Every summer, as the Fourth of July approaches, I’m struck by how inadequate a label “Independence Day” is. This isn’t to downplay the courage of our founders in declaring independence from Great Britain, or in fighting a war to guarantee it. But if you think about it, what we’re really celebrating isn’t a war, it’s a concept. What was truly revolutionary about the American Revolution was the notion it enshrined that in a legitimate government, the people are sovereign, the ultimate rulers. Under this concept, neither Congress nor the President is supreme, because the ultimate authority lies with the people.

We take this idea for granted now, along with our system of representative democracy, because none of us has seen any other form of government in America, and because most nations today — often following our example — are ruled by some sort of popularly elected legislature. Yet at the time our system was created, it was astonishing. To be sure, there were historical models dating to ancient Greece and Rome, and to the Iroquois Confederacy on our own shores. But nothing was quite like what the Framers devised, and certainly there were no models of such ambitious scope. The conventional wisdom of the day was that democracy on any but the smallest scale would quickly devolve into anarchy and mob rule.

“Again and again,” historian Bernard Bailyn once wrote about the Founders, “they were warned of the folly of defying the received traditions, the sheer unlikelihood that they, obscure people on the outer borderlands of European civilization, knew better than the established authorities that ruled them; that they could successfully create something freer, ultimately more enduring than what was then known in the centers of metropolitan life.” The cry, “No taxation without representation” may have been born of frustration with dictates from the King of England, but it was rooted in the radical idea that people should have the final voice in their own governance.

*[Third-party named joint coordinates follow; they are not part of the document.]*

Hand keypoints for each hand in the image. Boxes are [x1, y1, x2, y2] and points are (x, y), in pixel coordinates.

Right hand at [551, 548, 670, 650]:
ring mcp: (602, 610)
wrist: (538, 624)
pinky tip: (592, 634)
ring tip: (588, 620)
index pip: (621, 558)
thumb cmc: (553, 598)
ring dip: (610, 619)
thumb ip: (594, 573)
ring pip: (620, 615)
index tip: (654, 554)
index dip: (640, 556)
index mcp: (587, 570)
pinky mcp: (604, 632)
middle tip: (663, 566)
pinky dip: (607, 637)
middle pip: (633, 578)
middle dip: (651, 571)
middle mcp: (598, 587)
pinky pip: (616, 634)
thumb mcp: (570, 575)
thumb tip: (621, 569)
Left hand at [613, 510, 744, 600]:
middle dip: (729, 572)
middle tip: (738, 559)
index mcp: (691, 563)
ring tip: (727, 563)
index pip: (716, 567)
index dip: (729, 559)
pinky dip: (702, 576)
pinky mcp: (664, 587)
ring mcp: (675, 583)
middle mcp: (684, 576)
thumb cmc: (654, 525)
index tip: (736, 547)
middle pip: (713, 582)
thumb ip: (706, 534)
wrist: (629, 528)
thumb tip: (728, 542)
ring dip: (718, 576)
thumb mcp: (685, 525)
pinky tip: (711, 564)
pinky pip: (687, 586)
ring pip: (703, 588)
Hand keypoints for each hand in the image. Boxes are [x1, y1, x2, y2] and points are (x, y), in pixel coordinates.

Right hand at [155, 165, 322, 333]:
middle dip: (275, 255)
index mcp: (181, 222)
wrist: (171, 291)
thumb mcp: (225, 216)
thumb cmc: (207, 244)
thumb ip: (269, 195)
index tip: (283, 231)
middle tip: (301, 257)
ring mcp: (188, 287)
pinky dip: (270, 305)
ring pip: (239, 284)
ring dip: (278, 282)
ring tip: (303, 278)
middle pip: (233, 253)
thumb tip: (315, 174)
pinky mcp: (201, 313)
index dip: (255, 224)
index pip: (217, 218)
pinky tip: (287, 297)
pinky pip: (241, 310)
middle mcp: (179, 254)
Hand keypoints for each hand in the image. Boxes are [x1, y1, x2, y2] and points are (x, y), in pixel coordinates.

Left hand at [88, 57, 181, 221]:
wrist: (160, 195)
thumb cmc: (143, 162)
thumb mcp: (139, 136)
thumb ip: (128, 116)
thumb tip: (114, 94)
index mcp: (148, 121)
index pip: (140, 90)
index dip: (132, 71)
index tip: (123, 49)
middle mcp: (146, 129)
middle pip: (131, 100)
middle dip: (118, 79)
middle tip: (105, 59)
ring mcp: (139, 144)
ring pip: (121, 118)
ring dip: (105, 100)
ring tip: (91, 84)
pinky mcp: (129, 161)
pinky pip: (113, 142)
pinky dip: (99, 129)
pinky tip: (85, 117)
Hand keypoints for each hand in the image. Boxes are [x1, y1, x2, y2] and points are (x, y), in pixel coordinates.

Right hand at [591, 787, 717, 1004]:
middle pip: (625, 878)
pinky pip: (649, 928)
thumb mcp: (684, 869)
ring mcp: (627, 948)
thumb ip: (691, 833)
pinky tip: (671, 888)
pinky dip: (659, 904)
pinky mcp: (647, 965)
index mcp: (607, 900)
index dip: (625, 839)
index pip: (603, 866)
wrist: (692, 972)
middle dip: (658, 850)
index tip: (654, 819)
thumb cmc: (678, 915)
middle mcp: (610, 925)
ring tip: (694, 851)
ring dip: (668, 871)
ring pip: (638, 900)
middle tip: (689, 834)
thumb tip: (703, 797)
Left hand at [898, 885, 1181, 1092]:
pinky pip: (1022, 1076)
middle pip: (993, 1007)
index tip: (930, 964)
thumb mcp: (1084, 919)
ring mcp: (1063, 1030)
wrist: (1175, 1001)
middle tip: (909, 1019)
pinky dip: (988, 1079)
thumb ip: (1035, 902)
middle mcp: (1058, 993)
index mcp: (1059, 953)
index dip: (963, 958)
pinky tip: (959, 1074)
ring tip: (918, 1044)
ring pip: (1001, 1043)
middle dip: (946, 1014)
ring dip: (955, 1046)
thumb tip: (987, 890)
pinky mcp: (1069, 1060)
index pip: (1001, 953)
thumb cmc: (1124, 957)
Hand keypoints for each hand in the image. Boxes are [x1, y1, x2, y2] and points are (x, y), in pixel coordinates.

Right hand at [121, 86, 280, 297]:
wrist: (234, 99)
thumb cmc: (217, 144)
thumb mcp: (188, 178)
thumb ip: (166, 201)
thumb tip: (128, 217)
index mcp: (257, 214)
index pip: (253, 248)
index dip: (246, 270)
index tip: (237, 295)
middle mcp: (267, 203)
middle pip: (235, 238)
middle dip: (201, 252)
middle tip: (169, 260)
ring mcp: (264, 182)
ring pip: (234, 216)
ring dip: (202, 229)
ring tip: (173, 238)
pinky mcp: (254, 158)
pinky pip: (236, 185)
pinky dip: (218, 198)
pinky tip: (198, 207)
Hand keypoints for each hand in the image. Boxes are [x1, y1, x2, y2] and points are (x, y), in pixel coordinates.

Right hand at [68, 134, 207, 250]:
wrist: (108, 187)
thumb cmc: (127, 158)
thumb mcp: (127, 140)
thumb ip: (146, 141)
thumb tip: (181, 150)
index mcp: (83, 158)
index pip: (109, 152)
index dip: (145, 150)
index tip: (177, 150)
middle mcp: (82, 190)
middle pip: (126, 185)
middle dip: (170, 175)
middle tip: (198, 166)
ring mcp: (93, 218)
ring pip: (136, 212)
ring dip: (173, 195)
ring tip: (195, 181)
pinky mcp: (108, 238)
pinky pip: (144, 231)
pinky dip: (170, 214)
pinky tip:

The great phrases of the day ring through our history: “We the people,” “consent of the governed,” “blessings of liberty,” “a more perfect union.” These aren’t just technical terms of political science. They are words we live by, embodying the civic faith to which all Americans adhere.

Our system rests squarely on the belief that freedom can only exist when one is governed with one’s consent and with a voice in government. No one, the Founders believed, is good enough to govern another person without this consent, and they embedded this concept in the bones of our system. Just as important, they rested our leaders’ authority not on personal traits, but on the offices they hold — offices whose powers are laid out in the Constitution.

The question the Framers grappled with, one that remains a conundrum, was how to ensure that people’s views be reflected in government. They recognized that direct democracy — a system in which voters have a say on every issue — had its limits. As John Adams wrote in 1776, “As good government is an empire of laws, how shall your laws be made? In a large society, inhabiting an extensive country, it is impossible that the whole should assemble, to make laws.” Direct democracy might work for a small community whose citizens had the time and education to study their options before voting on how to proceed, but in a complex society it had severe drawbacks. Adams and his compatriots wanted to guard against the tyranny of the majority, to ensure that passions of the moment could be cooled in deliberate debate, that the voice of the minority could be heard and its rights protected. And so they opted for representative democracy, in which the people choose elected representatives to carry their voices to Washington. This “representative assembly,” Adams wrote, “should be in miniature, an exact portrait of the people at large. It should think, feel, reason, and act like them.” Above all, it would be accountable to them.

This is the American experiment. No one knew whether dividing power among various branches and levels of government would ensure popular freedom and political ingenuity. No one knew whether, over the course of decades and centuries, the two tyrannies feared by the Founders — that of a strong executive, and that of a strong popular majority — could be constrained by a written constitution. And no one knew whether Congress would, in fact, reflect the will of a teeming, diverse and inventive society. At any given moment in our history, you could find Americans who would argue that the experiment was in danger of failing. Yet ours is now the oldest written national constitution still in use, and its legitimacy remains solid. It has stood the test of time. But that does not guarantee it will stand all tests of the future. We must never abandon our determination to make it a more perfect union.